UPPER NAPPAN - Former Cumberland South MLA, Murray Scott, and former MP For Cumberland-Colchester Musquodoboit Valley, Bill Casey, spoke on behalf of the Springhill concerned citiznes coalition during Wednesday's meeting of County Council.
"We're a democratic country and democracy is suspended in Springhill right now," said Casey in the council chamber during Wednesdays meeting.
"Five people have decided there will never be an election for mayor and council (in Springhill)," he added. "They benefited from the democratic process but they're saying that will never happen again."
A public hearing by Casey and Scott was not on the council agenda and, initially, their request to speak to council was rejected, but then warden Keith Hunter asked council to vote on the matter. Council voted almost unanimously to allow them to speak.
Casey said he was did not come to council as an adversary but says he is very displeased with how the amalgamation process is currently being negotiated between Springhill, the County and the province of Nova Scotia.
"A lot of the people in Springhill, as far as I can tell it's 99 per cent, are against this decision because they've never been given the information and asked to come along with the decision," said Casey. "We need information, we all deserve to be heard, we all deserve a democratic process."
During the council meeting, council passed a motion read by councillor John Kellegrew.
"I move that council accept and approve the RCMP policing proposal to provide RCMP services and establish an RCMP detachment in Springhill effective April 1, 2015, conditional on the approval of the dissolution application and mergers by the Nova Scotia Utility and Review Board, further that council requests approval of the proposal from the minister of justice," said Kelligrew.
Warden Hunter says there would be substantial savings by replacing the Town of Springhill Police Department with the RCMP.
Those financial comparisons are currently in the hands of John Leefe, the transition co-ordinator appointed by the province to facitlitate the amalgamation process, and have not been made public.
Scott says the numbers could be skewed in favour of bringing the RCMP to Springhill. He would like to know if the numbers include the $250,000 per year the Springhill Police Department makes through background security checks, and the $200,000 grant the department gets from the province each year to have two police officers on the street crime unit.
"Those numbers have to be taken into account, but the numbers have not been released," said Scott.
It was pointed out during the meeting that all police currently employed by the town of Springhill have put in applications with the RCMP.
"All the police officers have to apply because they would have no job otherwise," said Scott. "They have no choice to apply if they want to have a living for their families."
Casey is frustrated with the lack of transparency and how the process is shrouded in mystery. He told council the entire process is flawed and says the people of Springhill are being steamrolled by Springhill mayor and council.
"If we don't maintain our democracy, and this is not a democratic process, we're all going to all suffer."
Hunter took exception to the steamroll comment.
"We're not trying to steamroll, we're just there as a good neighbour trying to help out," said the warden.
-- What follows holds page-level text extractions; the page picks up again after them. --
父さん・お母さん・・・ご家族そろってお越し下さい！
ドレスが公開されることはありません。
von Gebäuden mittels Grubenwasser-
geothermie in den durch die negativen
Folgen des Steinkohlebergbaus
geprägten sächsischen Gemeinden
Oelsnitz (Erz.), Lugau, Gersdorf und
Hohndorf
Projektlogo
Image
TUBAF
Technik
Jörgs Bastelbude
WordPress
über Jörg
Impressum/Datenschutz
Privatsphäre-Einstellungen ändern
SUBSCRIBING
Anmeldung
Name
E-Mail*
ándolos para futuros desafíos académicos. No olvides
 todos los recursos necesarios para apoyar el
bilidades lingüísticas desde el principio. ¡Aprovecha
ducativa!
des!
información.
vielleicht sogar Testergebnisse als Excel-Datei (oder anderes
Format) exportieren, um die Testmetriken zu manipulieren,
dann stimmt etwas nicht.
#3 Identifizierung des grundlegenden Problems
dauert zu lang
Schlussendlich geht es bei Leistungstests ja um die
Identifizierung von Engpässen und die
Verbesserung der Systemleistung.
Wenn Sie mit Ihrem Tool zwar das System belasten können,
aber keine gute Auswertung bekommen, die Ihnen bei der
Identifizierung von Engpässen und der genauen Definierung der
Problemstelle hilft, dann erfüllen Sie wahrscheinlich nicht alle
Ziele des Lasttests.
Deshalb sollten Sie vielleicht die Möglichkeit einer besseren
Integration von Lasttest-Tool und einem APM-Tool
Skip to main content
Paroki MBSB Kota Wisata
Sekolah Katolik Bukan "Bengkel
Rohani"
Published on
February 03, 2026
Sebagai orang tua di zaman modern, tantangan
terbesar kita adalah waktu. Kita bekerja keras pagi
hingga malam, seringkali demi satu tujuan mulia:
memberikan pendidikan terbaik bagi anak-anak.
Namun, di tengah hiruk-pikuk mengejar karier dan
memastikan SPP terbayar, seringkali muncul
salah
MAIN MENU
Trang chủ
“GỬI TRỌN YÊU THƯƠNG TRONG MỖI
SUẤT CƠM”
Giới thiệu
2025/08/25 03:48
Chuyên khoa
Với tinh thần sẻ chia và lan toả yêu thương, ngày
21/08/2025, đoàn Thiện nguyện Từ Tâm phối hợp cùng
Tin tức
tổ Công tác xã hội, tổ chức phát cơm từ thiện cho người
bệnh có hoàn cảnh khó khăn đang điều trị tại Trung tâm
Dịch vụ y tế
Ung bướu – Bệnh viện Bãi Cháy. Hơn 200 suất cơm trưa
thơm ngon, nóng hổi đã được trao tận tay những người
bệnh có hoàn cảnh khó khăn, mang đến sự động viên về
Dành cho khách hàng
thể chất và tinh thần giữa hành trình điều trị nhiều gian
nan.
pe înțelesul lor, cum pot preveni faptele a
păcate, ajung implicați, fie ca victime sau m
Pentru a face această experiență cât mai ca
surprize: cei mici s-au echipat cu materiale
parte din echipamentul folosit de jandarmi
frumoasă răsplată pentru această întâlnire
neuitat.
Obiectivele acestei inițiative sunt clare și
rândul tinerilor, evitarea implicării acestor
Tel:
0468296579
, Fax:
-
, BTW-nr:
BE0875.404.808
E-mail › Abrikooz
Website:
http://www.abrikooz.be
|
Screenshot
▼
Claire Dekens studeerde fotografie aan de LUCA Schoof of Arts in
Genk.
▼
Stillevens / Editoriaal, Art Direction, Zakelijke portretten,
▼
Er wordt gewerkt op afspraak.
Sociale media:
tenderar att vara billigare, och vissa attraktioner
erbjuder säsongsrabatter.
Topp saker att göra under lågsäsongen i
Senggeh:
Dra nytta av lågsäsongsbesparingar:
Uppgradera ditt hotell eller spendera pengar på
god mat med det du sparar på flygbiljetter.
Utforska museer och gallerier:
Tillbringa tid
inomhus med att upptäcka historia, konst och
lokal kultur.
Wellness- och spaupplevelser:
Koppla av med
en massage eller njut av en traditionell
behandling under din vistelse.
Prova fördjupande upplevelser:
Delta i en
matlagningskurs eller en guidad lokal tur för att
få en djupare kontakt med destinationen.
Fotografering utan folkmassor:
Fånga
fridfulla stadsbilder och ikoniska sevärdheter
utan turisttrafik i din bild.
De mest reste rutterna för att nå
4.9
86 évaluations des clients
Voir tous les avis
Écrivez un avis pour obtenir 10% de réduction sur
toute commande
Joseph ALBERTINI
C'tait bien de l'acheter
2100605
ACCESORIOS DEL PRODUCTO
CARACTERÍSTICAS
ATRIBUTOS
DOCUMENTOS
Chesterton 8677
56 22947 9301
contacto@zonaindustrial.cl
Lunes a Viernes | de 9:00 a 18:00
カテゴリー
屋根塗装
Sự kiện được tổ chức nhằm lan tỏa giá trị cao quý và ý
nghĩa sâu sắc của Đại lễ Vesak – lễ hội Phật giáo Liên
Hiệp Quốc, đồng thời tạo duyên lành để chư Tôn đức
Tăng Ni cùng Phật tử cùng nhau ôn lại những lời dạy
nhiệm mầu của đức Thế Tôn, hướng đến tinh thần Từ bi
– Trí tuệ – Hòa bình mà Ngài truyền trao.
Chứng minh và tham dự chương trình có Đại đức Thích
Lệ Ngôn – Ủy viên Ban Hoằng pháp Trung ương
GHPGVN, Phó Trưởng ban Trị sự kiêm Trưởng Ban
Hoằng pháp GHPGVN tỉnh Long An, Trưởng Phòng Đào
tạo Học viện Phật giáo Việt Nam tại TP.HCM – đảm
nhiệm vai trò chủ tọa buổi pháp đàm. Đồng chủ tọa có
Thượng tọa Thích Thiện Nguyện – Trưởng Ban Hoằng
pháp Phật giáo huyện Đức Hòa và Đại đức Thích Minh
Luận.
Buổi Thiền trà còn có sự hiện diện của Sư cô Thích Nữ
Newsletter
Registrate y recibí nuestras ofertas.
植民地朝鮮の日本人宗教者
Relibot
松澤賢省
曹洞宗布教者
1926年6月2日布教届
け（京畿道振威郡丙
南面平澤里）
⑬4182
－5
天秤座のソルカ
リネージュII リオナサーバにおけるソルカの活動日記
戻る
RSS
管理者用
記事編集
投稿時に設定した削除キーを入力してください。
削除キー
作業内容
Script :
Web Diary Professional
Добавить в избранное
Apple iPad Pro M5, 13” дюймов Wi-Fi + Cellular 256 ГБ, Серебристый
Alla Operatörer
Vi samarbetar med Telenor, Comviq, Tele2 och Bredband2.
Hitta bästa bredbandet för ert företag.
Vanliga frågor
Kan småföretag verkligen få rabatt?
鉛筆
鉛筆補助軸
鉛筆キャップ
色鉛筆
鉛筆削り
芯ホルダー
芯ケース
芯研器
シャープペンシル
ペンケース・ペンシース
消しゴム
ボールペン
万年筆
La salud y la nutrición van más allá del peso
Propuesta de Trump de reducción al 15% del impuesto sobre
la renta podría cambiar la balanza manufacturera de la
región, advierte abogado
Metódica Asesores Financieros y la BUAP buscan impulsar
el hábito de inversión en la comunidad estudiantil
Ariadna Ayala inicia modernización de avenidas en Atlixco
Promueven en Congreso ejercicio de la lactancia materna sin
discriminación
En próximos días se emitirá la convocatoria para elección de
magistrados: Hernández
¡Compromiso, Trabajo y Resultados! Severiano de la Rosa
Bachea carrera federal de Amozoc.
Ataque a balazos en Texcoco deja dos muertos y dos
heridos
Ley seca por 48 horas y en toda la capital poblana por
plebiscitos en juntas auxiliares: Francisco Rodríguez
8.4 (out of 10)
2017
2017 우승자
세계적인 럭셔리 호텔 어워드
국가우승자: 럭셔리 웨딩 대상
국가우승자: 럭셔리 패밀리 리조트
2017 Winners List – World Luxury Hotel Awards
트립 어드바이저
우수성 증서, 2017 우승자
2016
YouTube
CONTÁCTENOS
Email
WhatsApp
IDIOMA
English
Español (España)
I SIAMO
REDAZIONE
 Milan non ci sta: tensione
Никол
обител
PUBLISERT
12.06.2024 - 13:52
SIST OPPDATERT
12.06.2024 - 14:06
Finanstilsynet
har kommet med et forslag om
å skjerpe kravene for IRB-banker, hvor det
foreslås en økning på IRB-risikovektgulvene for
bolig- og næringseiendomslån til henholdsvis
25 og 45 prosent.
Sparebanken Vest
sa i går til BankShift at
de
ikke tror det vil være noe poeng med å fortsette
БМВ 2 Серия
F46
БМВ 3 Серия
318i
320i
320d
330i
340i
Hunter said it's not about Us vs. Them.
"We're all together in this. If we can help the town of Springhill in any way through economic development and being sustainable then we're going to do that."
He added that the county would always be mindful of the needs of Springhiller's.
"We're elected here to represent the people of Cumberland County and we try to do that as best we can," he said. "We will be looking out for the interest of Springhiller's just as much as we do for the rest of the County."
The decision for or against amalgamation is currently in the hands of the Nova Scotia Utility Review Board, and Hunter says a final decision on the matter could be made by the URB before the end of the year.
He told Casey the decision would not be based on emotion.
"Rather than having an emotional decision made it should be based on dollars and cents."
Casey said the decision would have huge consequences for the people of Springhill, and added, "It is an emotional decision because it's one of the biggest decisions made about Springhill.
"I was lucky enough to represent the people of Springhill for 17 years. They elected me six times. I know them well and when I heard this I knew the process was wrong," added Casey "I don't know about the decision because there's not enough information to make a decision when you're out of the loop."
Scott also spoke to council and kept his speech short.
"I believe there's not one person here today who would treat their constituents they way the constituents of Springhill are being treated today," said Scott.
The Springhill citizen's coalition currently has a petition with close to 900 signatures calling for a plebiscite on amalgamation.
"I can't say they're all neighbours of mine who pay taxes and I can't say some aren't constituents of yours," said Scott to council. "But if a plebiscite is allowed and the majority of people in Springhill agree with what's happening, then I'll be one of the people front and centre to make that happen, but they deserve and opportunity to have a say."